- **Task instructions**: Output the entries word for word. Omit images.

Stored entries
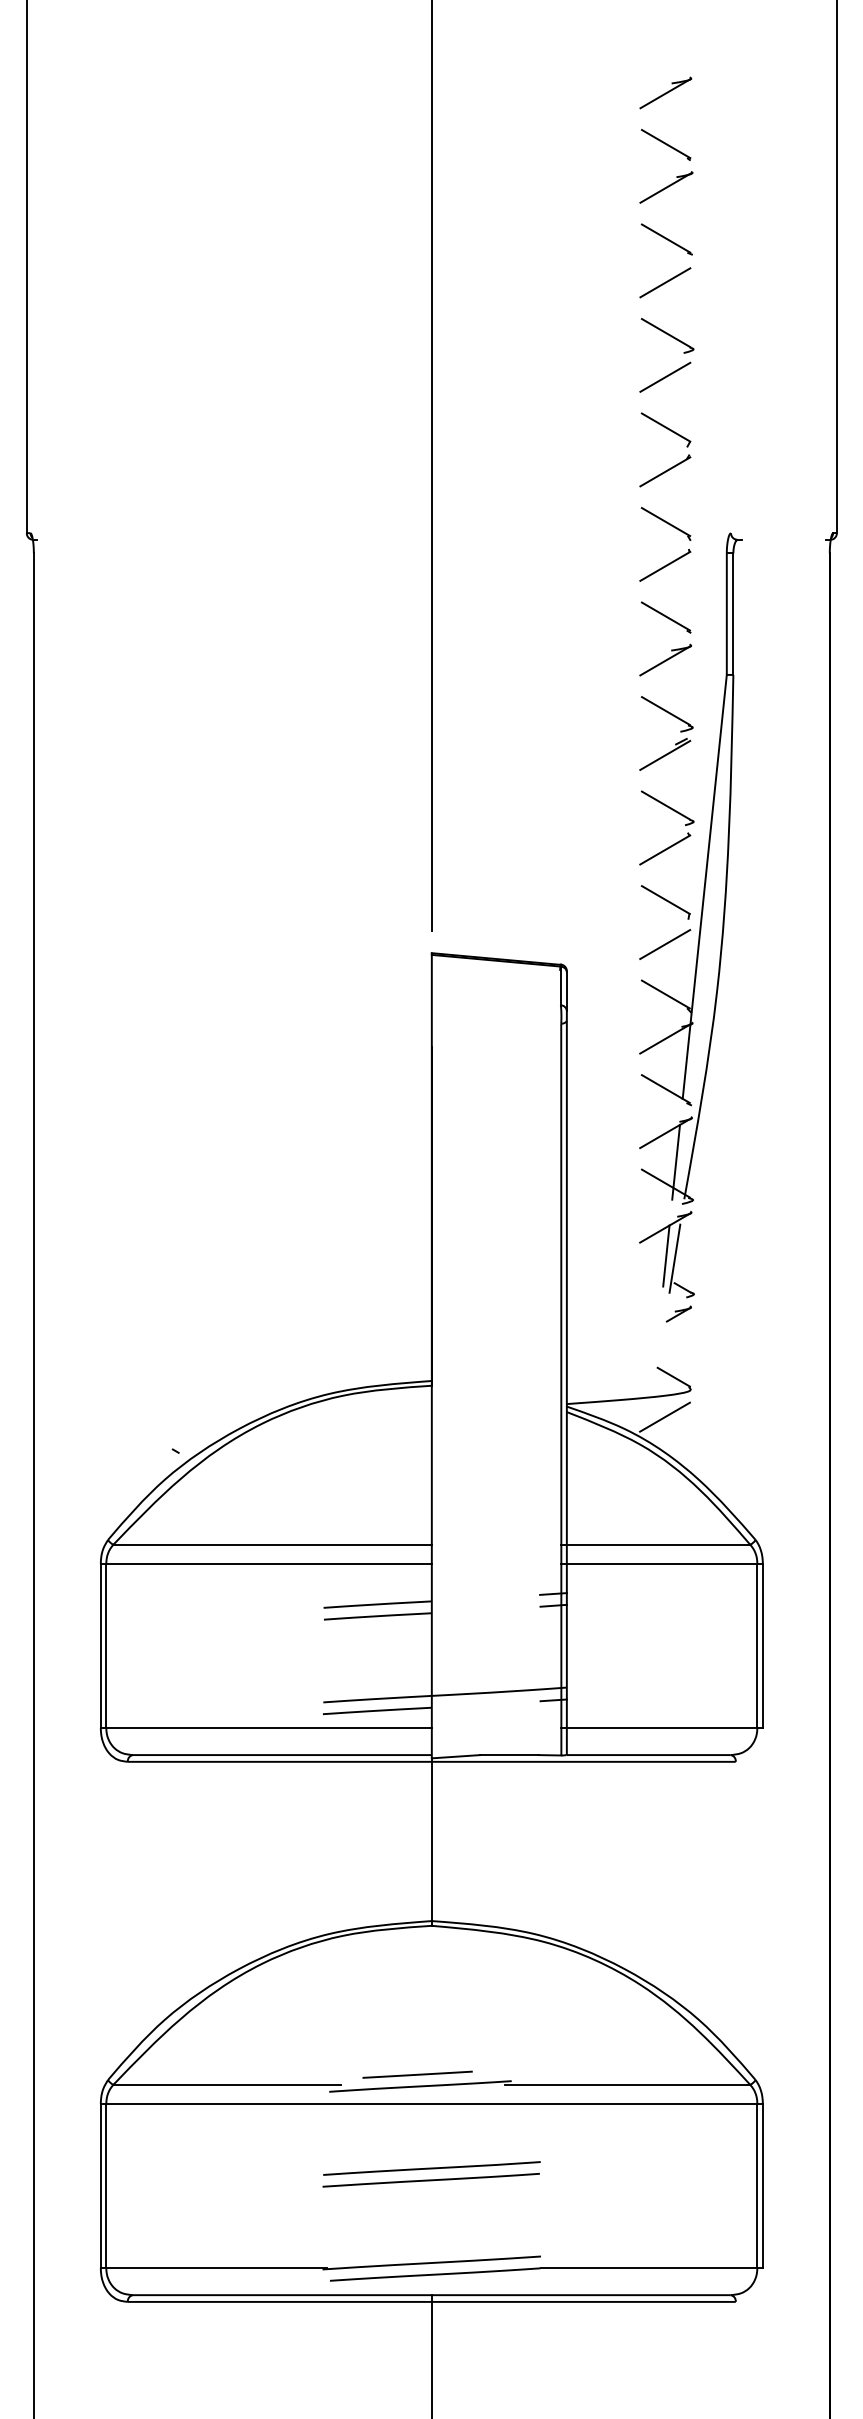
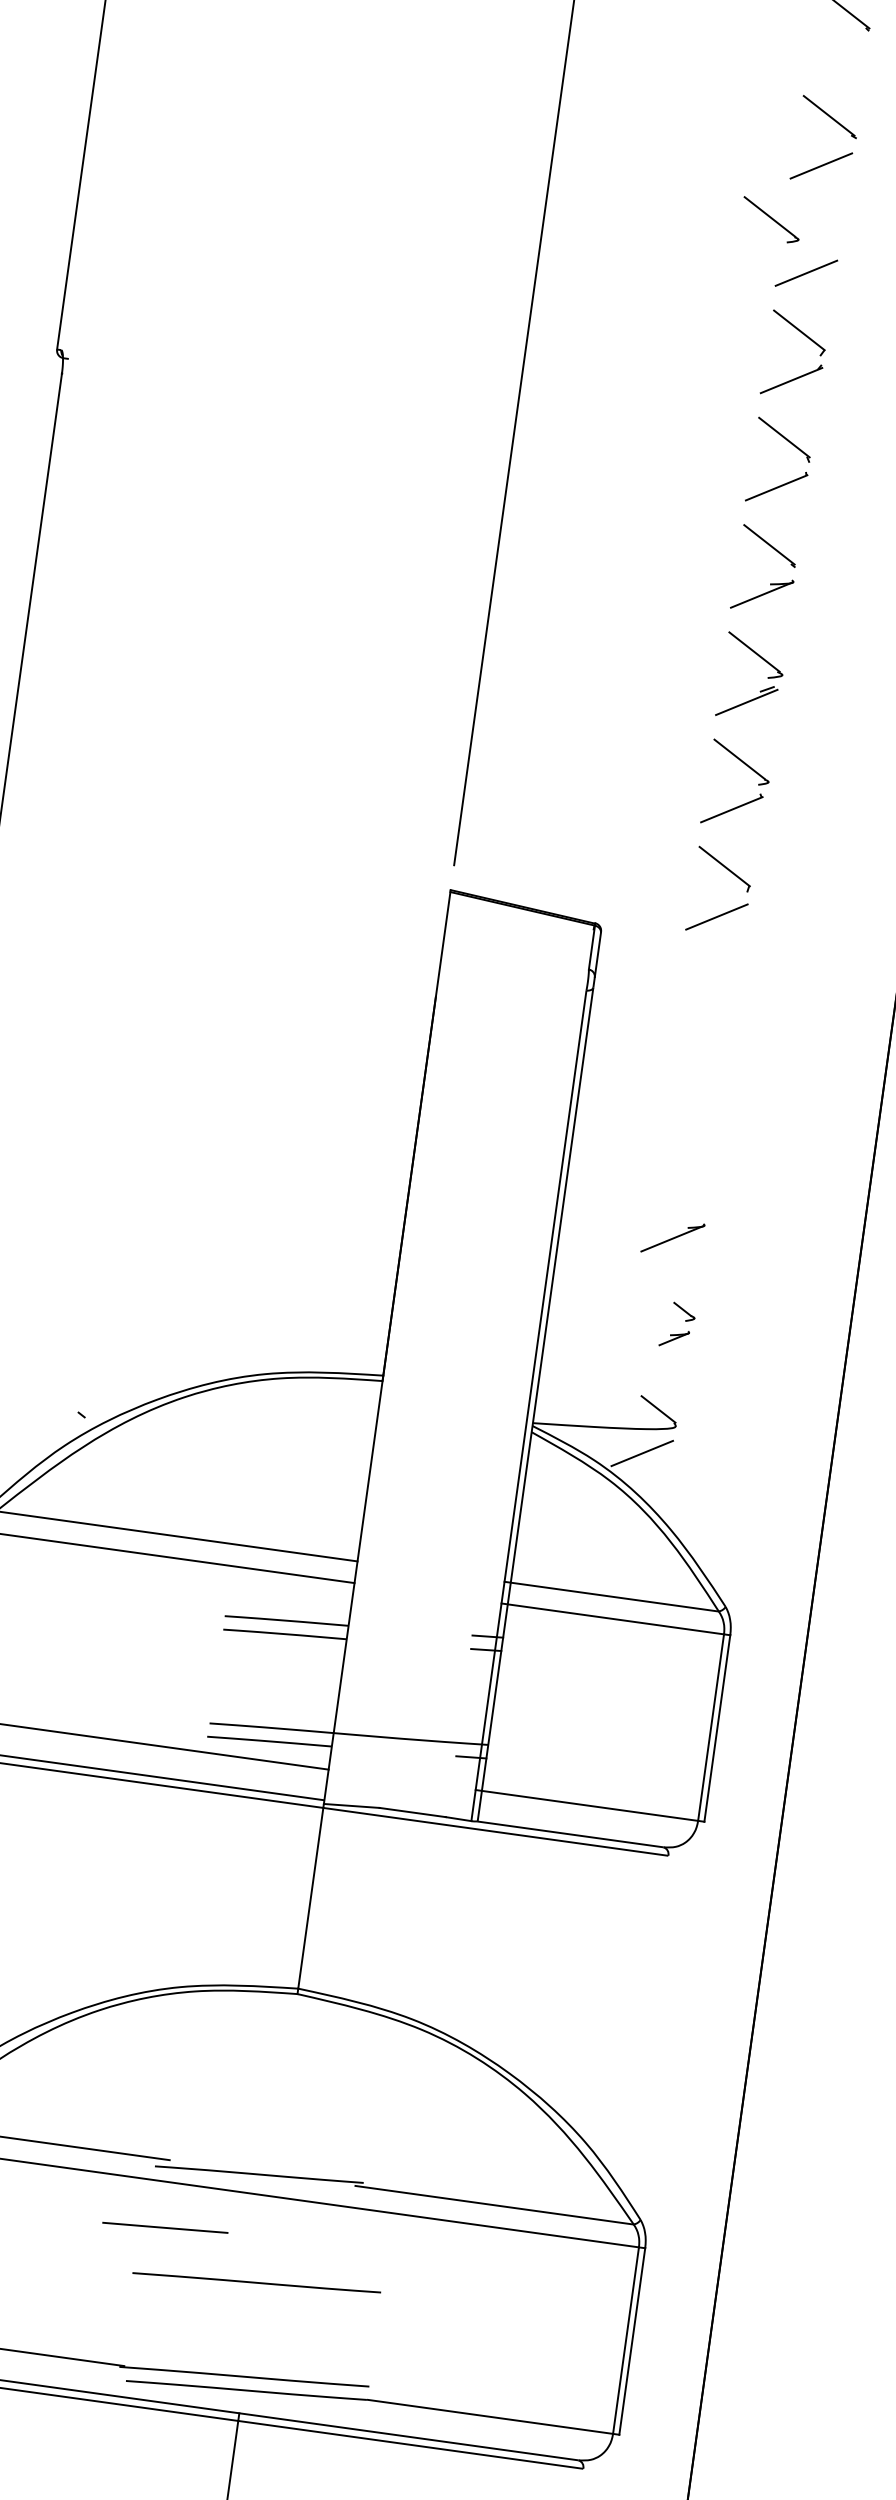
part: (666, 187) -> (837, 57), removed
part: (667, 335) -> (771, 219), moved
part: (705, 868) -> (774, 837), removed
line: (666, 1255) -> (669, 1270), removed
line: (674, 1258) -> (678, 1274), removed
line: (417, 2074) -> (165, 2227), moved
line: (431, 2168) -> (258, 2269), removed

- **Response below**:
part: (666, 187) -> (837, 57), removed
part: (667, 335) -> (771, 219), moved
part: (705, 868) -> (774, 837), removed
line: (666, 1255) -> (669, 1270), removed
line: (674, 1258) -> (678, 1274), removed
line: (417, 2074) -> (165, 2227), moved
line: (431, 2168) -> (258, 2269), removed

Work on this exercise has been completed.